Emplopyees Can Unite Via Workplace
E-Mails
Decades-Old Labor Act Offers Protections to Union Organizers,
Government Rules
By T. Shawn Taylor
Chicago Tribune    August 25, 2002

    While sending personal e-mails at work is generally regarded as a bad idea, if the e-mail message is related to union organizing or activity, it is probably protected by federal law.
    The National Labor Relations Board (NLRB), applying tenets of the decades-old National Labor Relations Act to the computer age, has issued rulings that if employers permits other types of personal e-mail messages, then they cannot prohibit union-related notices.

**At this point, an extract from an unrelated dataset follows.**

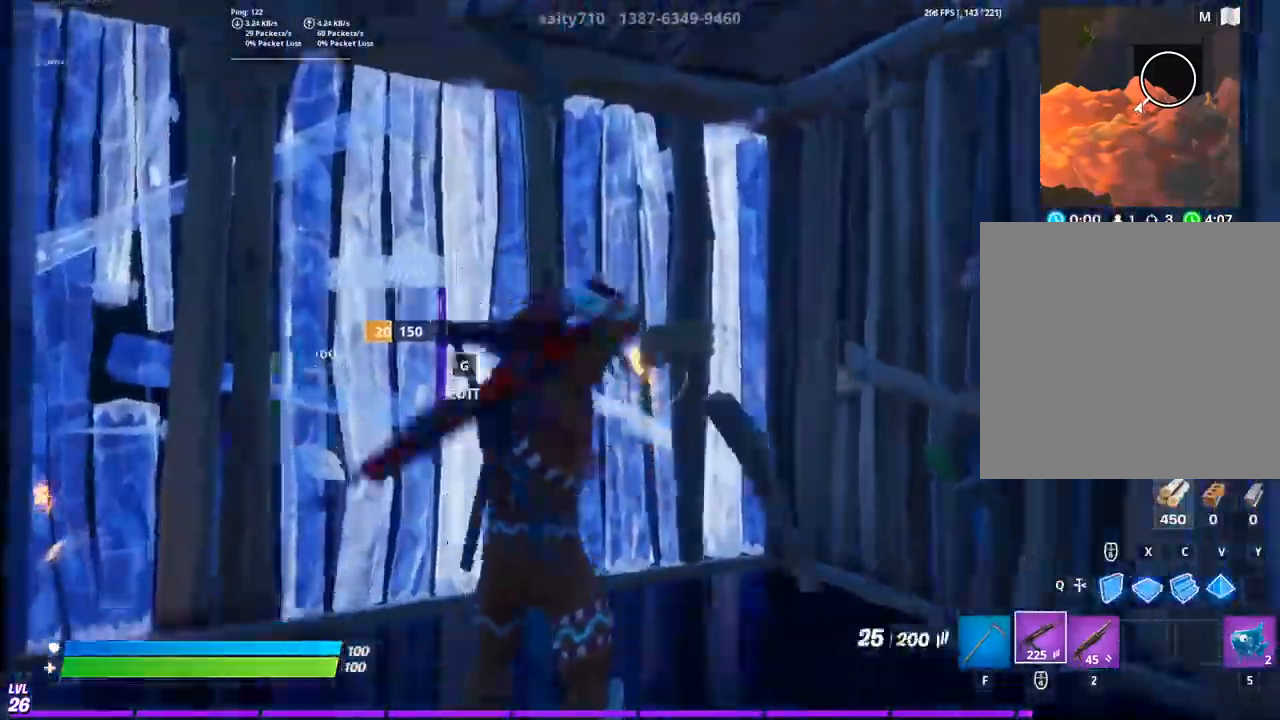
{"buttons": ["CIRCLE"], "left_stick": "center", "right_stick": "center", "events": [[400, "CIRCLE", "down"]]}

    Though many employers have written rules warning against personal e-mail usage, these rules are rarely uniformly enforced, said Ellen Farrell, deputy associate general counsel for the NLRB in Washington.
    "Not only do employees use personal e-mail, managers and supervisors also use the e-mail for personal uses," Farrell said.  "If they don't enforce it against other kinds of personal use and they come down on someone who is sending out an e-mail about a union organizing meeting, the fact there's a written rule doesn't permit the employer to disparately enforce the fule."
    A Eugene, Ore., newspaper, the Register-Guard, issued a warning to an employee who is union president for sending union-related e-mails to co-workers.  The newspaper permits employees and managers to use e-mail to pass jokes, schedule personal lunch meetings and more.  An administrative law judge for the NLRB ruled in favor of the employee, Farrell said.
    The law also protects e-mail message involving other "concerted activities" by employees that are not union-related, such as sending e-mail message about poor working conditions or a difficult boss.
    For instance, the board ruled Cleveland-based Timekeeping Systems Inc., a maker of bar-code readers, violated the law when it fired a programmer for sending an e-mail message to co-workers blasting the company's new vacation policy.
    However, there are some aspects of the law that remain somewhat unsettled, Farrell said.  The board hasn't ruled whether the computer itself can be considered a workplace. That issue was raised in a 1998 case involving engineers of an aerospace company who remained at their computers during break time.  The general counsel's office took the position that their computers were their workplaces, but the case was settled before it reached the board, she said.
    Farrell said that employees should be mindful that the law applies only to e-mails sent during "non-work" time, though few of the cases that come before the board raise that issue.